Vaccination : Pourquoi certains hésitent ? l'UNamur et les médecins généralistes namurois dévoilent les premiers résultats d'une vaste enquête

Qui sont les personnes qui hésitent encore aujourd'hui à se faire vacciner contre le coronavirus ?

L'université de Namur et le cercle des médecins généralistes du Namurois se sont lancés dans une vaste enquête dont ils ont présenté aujourd'hui les premiers résultats...l'idée est de mieux cerner le profil de ces hésitants. 3700 personnes ont répondu au questionnaire, parmi eux des citoyens qui hésitaient beaucoup à se faire vacciner au début de la campagne de vaccination 

 

Le médecin généraliste, un rôle primordial

 

Peur de la nouveauté, Peur des effets secondaires, les raisons qui font hésiter ne sont pas neuves.
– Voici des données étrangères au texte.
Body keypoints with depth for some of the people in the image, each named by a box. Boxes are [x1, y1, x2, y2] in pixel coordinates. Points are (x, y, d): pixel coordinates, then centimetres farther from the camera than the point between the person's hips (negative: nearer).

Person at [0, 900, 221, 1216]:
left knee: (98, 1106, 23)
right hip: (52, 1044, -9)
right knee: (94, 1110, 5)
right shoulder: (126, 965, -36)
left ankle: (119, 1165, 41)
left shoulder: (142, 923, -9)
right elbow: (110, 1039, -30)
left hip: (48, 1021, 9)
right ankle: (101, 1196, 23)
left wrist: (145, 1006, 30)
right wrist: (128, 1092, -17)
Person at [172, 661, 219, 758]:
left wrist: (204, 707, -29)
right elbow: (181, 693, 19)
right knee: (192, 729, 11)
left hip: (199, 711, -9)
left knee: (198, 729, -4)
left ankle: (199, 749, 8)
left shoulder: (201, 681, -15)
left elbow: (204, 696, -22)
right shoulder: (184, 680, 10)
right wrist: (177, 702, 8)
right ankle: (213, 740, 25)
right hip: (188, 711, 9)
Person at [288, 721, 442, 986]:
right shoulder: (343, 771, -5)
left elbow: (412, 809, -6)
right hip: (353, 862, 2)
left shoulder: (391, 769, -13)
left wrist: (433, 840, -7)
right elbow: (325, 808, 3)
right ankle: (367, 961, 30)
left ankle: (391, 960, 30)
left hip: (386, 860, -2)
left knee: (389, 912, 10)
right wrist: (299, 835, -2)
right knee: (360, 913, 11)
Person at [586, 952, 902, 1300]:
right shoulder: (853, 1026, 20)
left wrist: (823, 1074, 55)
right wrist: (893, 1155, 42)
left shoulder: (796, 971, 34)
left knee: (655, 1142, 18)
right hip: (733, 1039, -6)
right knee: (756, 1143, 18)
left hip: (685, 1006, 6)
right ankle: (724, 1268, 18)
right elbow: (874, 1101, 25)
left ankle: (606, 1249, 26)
Mais ce qui est plus neuf c'est le déclic...Car la plupart de ces sondés se sont finalement fait vacciner et ce déclic,  il est essentiellement dû au rôle primordial du médecin généraliste loin devant les experts ou les réseaux sociaux.
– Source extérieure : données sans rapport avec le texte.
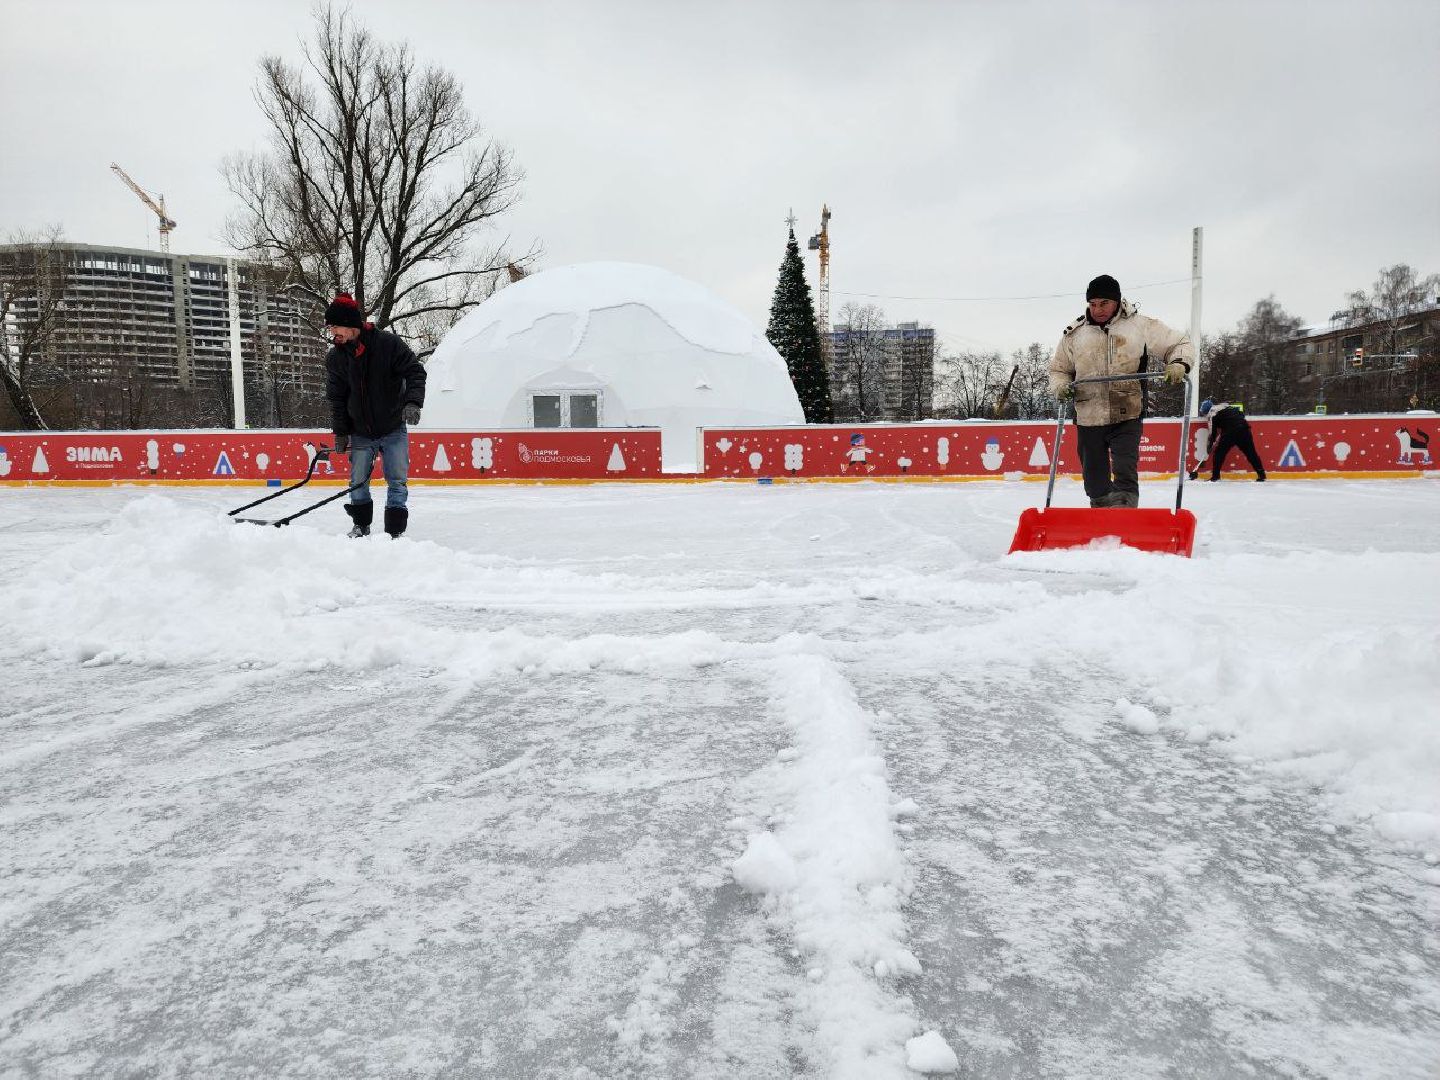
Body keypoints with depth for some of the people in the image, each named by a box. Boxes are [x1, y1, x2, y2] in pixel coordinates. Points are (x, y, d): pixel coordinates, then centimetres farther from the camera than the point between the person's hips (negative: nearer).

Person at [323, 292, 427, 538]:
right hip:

Dominique Henrion est médecin généraliste et responsable du centre de vaccination de Namur expo : "On a identifié le médecin généraliste comme la source d'information principale. Devant les experts, devant les médias traditionnels. Ce qui est rassurant aussi c'est que les réseaux sociaux n'ont pas vraiment d'influence sur les personnes qui hésitent. Par contre le médecin généraliste peut vraiment faire basculer la situation. Le médecin généraliste est identifiée comme la personne la plus influente et avec les informations les plus crédibles. La relation de confiance qui est instaurée avec le médecin de famille peut vraiment faire bouger les choses".

De quoi faire réfléchir à la suite de la campagne de vaccination. "Moi je plaide pour que la vaccination puisse débuter en cabinet de médecine générale", explique le Docteur Henrion, "ça permettra peut-être d'aller chercher dans les hésitants, des personnes qui ne font confiance qu'en leur médecin et qui ne veulent pas aller dans un centre de vaccination car ils estiment que c'est trop loin de chez eux". 
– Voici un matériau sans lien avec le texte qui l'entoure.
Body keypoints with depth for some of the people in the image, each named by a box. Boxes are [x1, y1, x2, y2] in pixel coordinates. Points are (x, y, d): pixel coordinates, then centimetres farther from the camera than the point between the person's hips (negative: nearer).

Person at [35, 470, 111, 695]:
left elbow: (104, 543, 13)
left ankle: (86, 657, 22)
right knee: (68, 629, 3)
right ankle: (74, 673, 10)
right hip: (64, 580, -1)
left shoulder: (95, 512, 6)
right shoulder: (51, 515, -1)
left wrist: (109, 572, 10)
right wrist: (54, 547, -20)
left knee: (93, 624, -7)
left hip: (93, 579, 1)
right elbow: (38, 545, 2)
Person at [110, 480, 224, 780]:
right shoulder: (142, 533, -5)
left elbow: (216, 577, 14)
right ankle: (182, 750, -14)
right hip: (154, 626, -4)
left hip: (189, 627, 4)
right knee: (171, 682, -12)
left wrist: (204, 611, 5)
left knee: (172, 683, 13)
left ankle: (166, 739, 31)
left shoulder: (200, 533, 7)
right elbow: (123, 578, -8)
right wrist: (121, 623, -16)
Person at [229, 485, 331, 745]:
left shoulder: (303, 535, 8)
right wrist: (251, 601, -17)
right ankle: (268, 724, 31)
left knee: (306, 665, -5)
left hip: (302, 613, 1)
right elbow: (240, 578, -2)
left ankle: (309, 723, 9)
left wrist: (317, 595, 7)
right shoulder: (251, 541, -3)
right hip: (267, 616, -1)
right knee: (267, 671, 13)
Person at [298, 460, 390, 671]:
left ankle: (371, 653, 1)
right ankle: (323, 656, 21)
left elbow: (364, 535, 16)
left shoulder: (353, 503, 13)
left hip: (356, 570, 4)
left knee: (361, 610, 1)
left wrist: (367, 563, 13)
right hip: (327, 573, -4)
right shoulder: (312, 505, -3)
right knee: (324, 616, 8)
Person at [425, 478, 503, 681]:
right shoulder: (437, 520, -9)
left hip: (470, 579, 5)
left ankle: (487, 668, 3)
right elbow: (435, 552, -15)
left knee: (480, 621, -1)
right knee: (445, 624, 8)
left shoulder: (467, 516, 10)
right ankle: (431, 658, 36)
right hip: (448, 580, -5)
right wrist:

Aller au contact de la population

 

A Namur, on peut dire que la vaccination est une réussite car, d'ici peu, 80% de la population sera vaccinée. Mais il reste donc 20% de la population qui n'est pas vaccinée, des personnes que la campagne classique de vaccination n'arrivera sans doute pas à atteindre." Les centres de vaccination avaient leur intérêt mais ils arrivent un peu au bout de leur mission. Désormais le centre de Namur expo est en surcapacité, il est surdimensionné, on arrive plus à le remplir et ça coûte de l'argent. D'ailleurs il fermera à la mi-août, 15 jours plus tôt que prévu", explique Dominique Henrion, " Il faut trouver d'autres biais, aller au contact de la population".   Vaccination à domicile, en cabinet médical, en pharmacie, voire sur des marchés...Pour arriver à atteindre ce public il faudra tabler à coup sûr,  sur la proximité. 

Concernant les professionnels de la santé, l'enquête met en exergue une hésitation deux à trois fois plus importante chez les aides soignants et les infirmiers. Un chiffre à relativiser car le panel est assez réduit.  L'enquête va maintenant se poursuivre jusqu'à fin août afin de constituer un modèle décisionnel totalement fiable.